__TASK GOAL__. Can you print the data exactly and leave out each image?

[Stored items]
=== Begin Enclosure ===

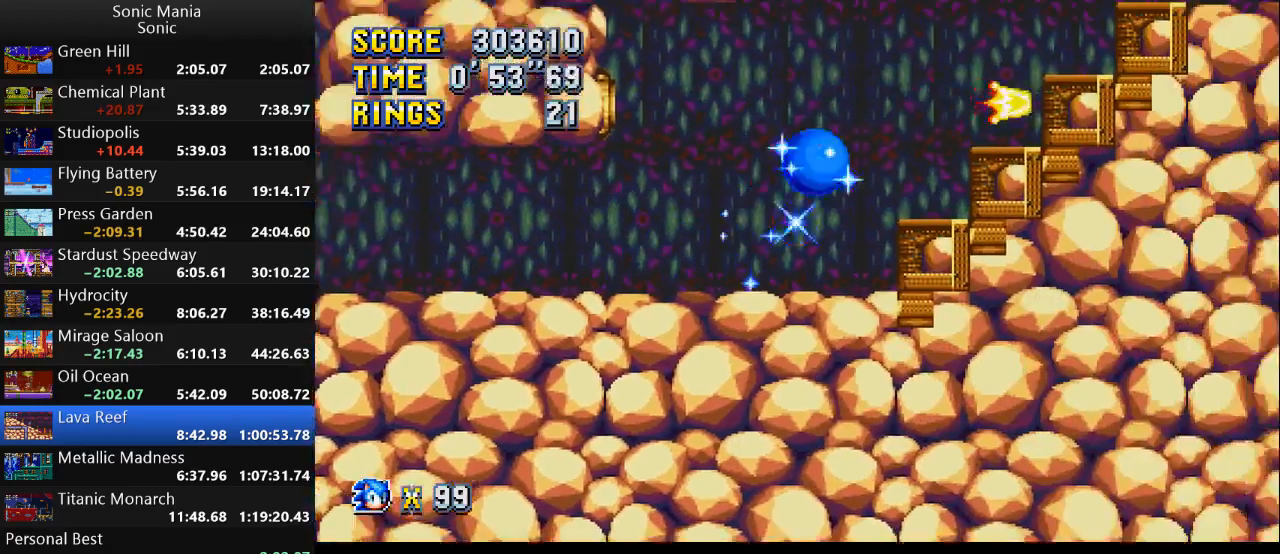
{"buttons": [], "left_stick": "right", "right_stick": "center", "events": [[33, "A", "up"], [100, "B", "down"], [300, "B", "up"]]}
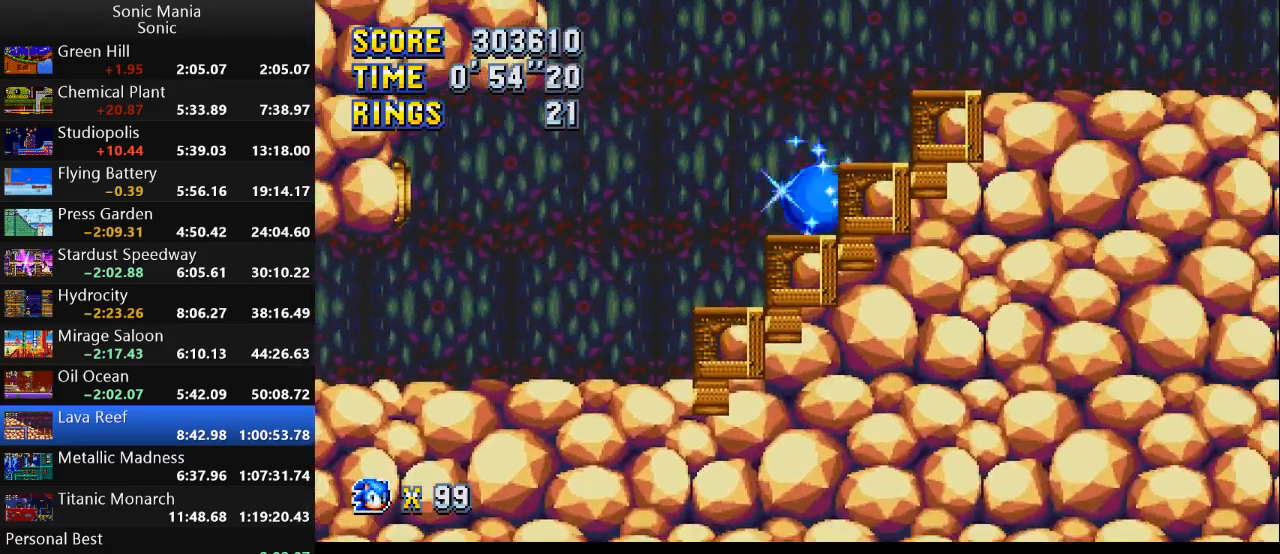
{"buttons": ["B"], "left_stick": "right", "right_stick": "center", "events": [[133, "A", "down"], [267, "A", "up"], [333, "B", "down"]]}
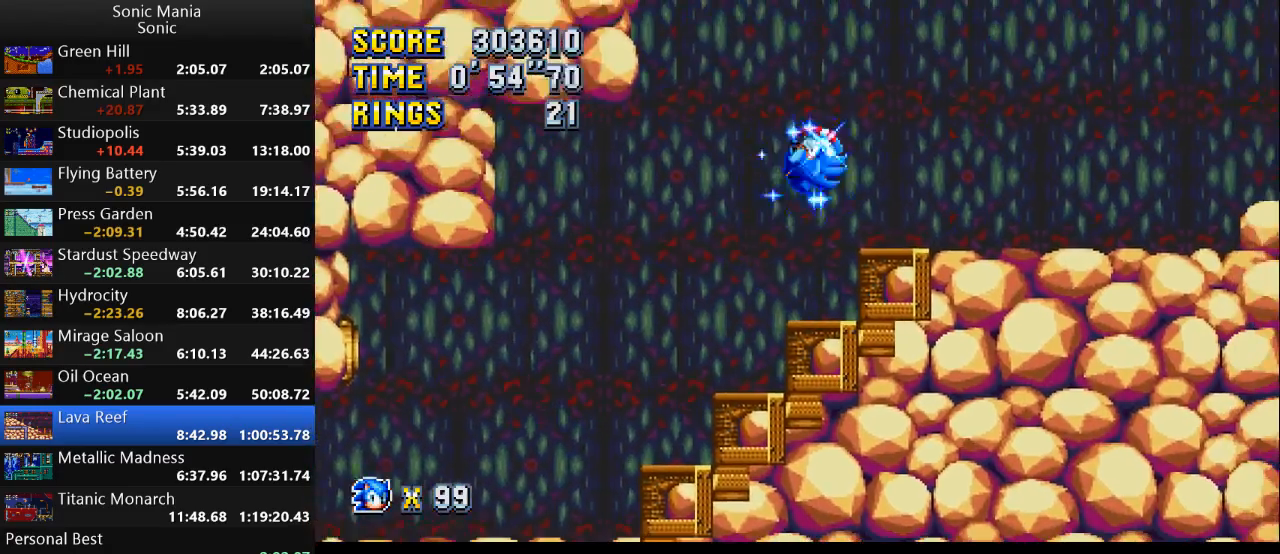
{"buttons": ["A"], "left_stick": "right", "right_stick": "center", "events": [[333, "B", "up"], [433, "A", "down"]]}
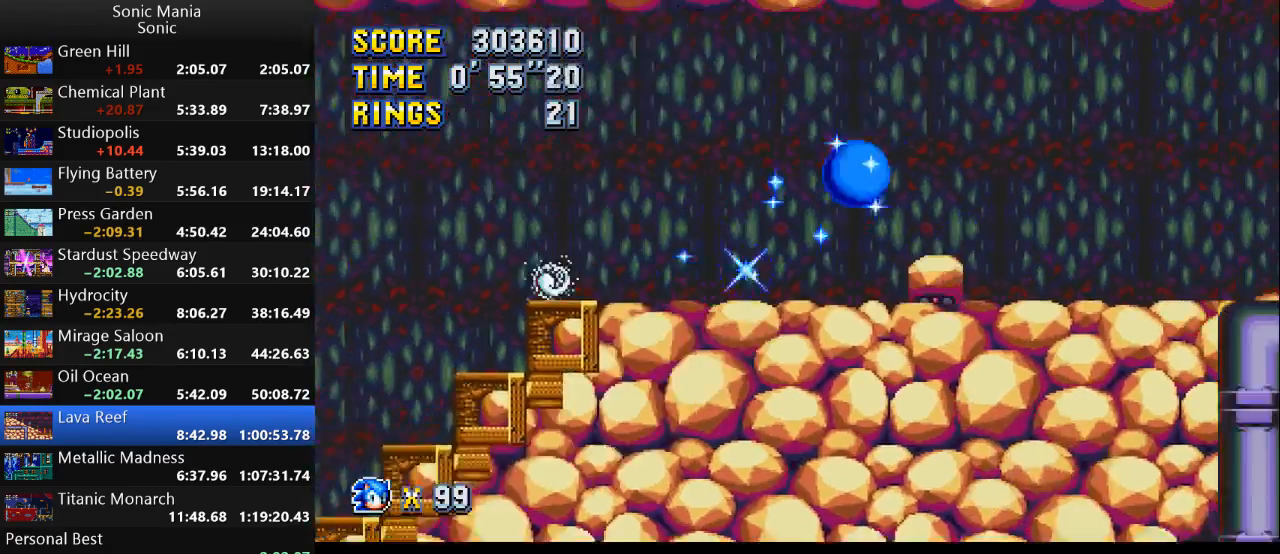
{"buttons": ["B"], "left_stick": "right", "right_stick": "center", "events": [[67, "A", "up"], [133, "B", "down"]]}
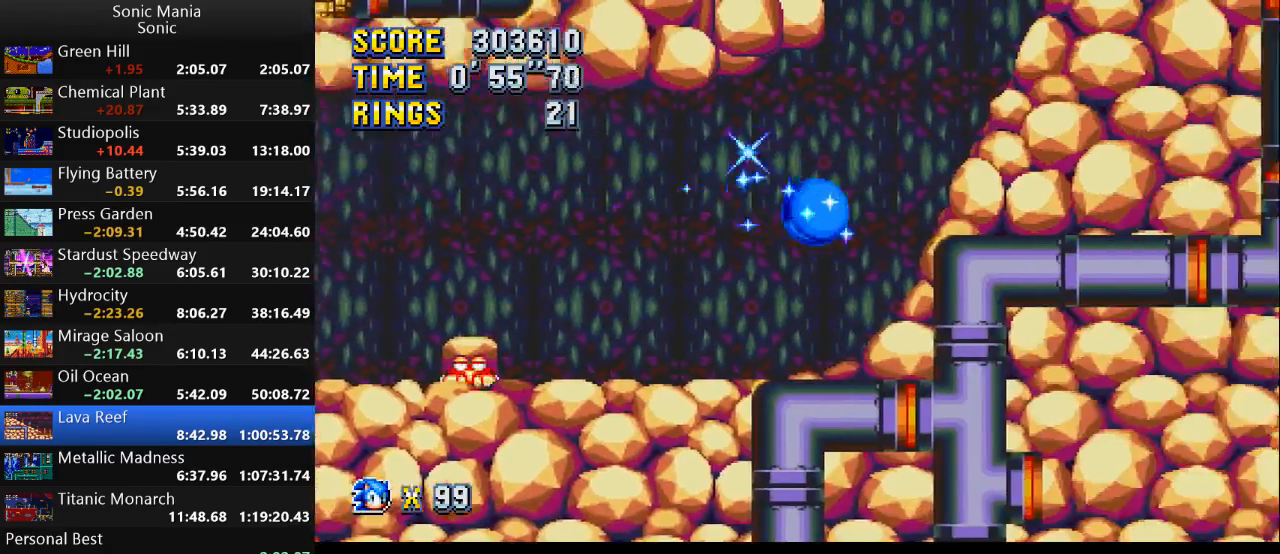
{"buttons": ["A"], "left_stick": "right", "right_stick": "center", "events": [[300, "B", "up"], [400, "A", "down"]]}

=== End Enclosure ===

__ANSWER TO THIS EXERCISE__.
{"buttons": [], "left_stick": "right", "right_stick": "center", "events": [[33, "A", "up"], [100, "B", "down"], [300, "B", "up"]]}
{"buttons": ["B"], "left_stick": "right", "right_stick": "center", "events": [[133, "A", "down"], [267, "A", "up"], [333, "B", "down"]]}
{"buttons": ["A"], "left_stick": "right", "right_stick": "center", "events": [[333, "B", "up"], [433, "A", "down"]]}
{"buttons": ["B"], "left_stick": "right", "right_stick": "center", "events": [[67, "A", "up"], [133, "B", "down"]]}
{"buttons": ["A"], "left_stick": "right", "right_stick": "center", "events": [[300, "B", "up"], [400, "A", "down"]]}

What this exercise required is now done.